Lideranças religiosos buscam camuflar a percepção da realidade para impor suas crenças na disputa eleitoral

“Seja, porém, o vosso falar: sim, sim; não, não; porque o que passa disto é de procedência maligna”. Assim Jesus falou a seus discípulos, como está no evangelho de Mateus 5:37, um dos 66 livros da Bíblia evangélica, o manual do povo cristão. Ele ensinava sobre a necessidade de cada um ser honesto com a percepção da realidade, que, no tempo certo, será revelada para aqueles que buscam a verdade. 

Esse texto bíblico me vem à cabeça, insistentemente, depois de assistir ao debate entre João Coser (PT) e o Delegado Pazolini (Republicanos), candidatos a prefeito de Vitória no segundo turno, promovido pelo Conselho das Igrejas Evangélicas do Espírito Santo, domingo passado (22), em um dos mais efervescentes núcleos do bolsonarismo no Estado, a Igreja Evangélica Batista de Vitória (IEBV).

Explico o porquê: o evento, travestido de debate, foi uma autêntica arapuca eleitoral, anulada pela experiência e o preparo da quase vítima, o candidato da oposição ao bolsonarismo, que se saiu bem das perguntas, articuladas sem meios termos, direcionadas não para esclarecer, mas, contrariando o sim, sim de Jesus, confundir e desinformar. Em um momento, João Coser declarou-se injustiçado e identificou ódio no conteúdo dos questionamentos.

Ao abordar de forma distorcida temas em debate na sociedade, com a finalidade de manter o clima de ódio em cima de um partido político, com base em sofismas de defesa da família, dos bons costumes e das pessoas de bem, os formuladores das perguntas se colocam como alheios a práticas que deveriam adotar, pelo menos em tese, a começar por um comportamento transparente.

A realidade é outra. Mostra uma brutal e cruel concentração de poder, que transforma em algoz aquele que deveria ser servo das comunidades, como ensinou Jesus, na medida em que passa a ditar normas e regras, inclusive o voto por meio de falsos ensinamentos, apresentados como dogmas, e, portanto, indiscutíveis. Temas como aborto, casamento homossexuais, entre outros, merecem um debate aberto, pois as igrejas não são bolhas de virtudes e seus pastores santarrões irrepreensíveis.
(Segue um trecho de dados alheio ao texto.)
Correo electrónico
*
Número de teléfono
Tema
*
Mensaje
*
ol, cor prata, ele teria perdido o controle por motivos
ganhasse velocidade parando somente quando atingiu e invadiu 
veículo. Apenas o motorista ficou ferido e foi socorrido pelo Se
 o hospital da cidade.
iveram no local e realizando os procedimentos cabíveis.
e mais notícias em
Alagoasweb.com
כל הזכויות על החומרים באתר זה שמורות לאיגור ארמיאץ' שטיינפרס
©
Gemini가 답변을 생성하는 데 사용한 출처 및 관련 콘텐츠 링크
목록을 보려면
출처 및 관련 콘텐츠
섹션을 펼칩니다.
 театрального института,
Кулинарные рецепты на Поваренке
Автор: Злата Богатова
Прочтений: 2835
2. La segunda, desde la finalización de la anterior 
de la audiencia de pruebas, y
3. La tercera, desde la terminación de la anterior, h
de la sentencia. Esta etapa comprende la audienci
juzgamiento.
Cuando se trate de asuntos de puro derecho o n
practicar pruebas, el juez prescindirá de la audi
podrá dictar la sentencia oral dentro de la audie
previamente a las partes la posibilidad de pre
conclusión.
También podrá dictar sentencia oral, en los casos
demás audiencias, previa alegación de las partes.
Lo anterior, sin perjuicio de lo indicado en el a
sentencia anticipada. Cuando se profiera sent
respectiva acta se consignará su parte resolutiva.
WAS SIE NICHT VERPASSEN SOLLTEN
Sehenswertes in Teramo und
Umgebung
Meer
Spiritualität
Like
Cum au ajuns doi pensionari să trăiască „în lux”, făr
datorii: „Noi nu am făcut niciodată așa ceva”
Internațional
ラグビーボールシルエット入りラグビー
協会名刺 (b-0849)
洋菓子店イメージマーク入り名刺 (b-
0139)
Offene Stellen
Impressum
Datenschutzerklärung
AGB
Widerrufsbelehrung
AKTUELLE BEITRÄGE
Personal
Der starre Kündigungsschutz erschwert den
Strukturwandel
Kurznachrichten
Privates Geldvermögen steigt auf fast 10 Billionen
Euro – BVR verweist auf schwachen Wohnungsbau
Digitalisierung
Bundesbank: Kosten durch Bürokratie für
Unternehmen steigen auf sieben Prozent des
São homens e mulheres falhos, como todo ser humano. A abordagem tendenciosa de questões sociais e de comportamento que estão sendo debatidas nas mais variadas áreas não pode ser creditada a um partido político. Esse é um comportamento, por mais que se queira camuflar, que segue na esteira da enxurrada de notícias falsas inauguradas no golpe de 2014, que tirou a presidenta Dilma do poder e abriu caminho para a eleição de Jair Bolsonaro. Um cenário construído com participação bastante relevante dos evangélicos, apesar dos reflexos na sociedade, passados dois anos deste governo.

Um ponto a mais no saldo negativo e extremamente prejudicial de sistemas religiosos evangélicos, cuja atuação no Brasil vem desde o início do Século 19, por meio de grande número de pastores estadunidenses mais voltados para garantir a situação de colônia do nosso país do que em pregar o evangelho. Um quadro que explodiu na ditadura militar de 1964, período que registra tortura, prisão e exílio de jovens protestantes que ousaram defender a solidariedade, a fraternidade e a justiça, valores com significado densamente significante na fé cristã.

A percepção da realidade dos que promovem eventos desse tipo está a anos-luz dos ensinamentos bíblicos que dizem professar. Apoiam-se em sofismas disseminados por gabinetes de lideranças políticas e de pastores televisivos, cujos interesses visam alcançar a hegemonia, a fim de garantir um rebanho de fiéis – e eleitores -,que possa conduzir com facilidade. O bolsonarismo envolve esses sistemas religiosos, longe do que é, na realidade, a verdadeira igreja, colocando-se ao lado de núcleos opressores, excludentes e preconceituosos. Até quando?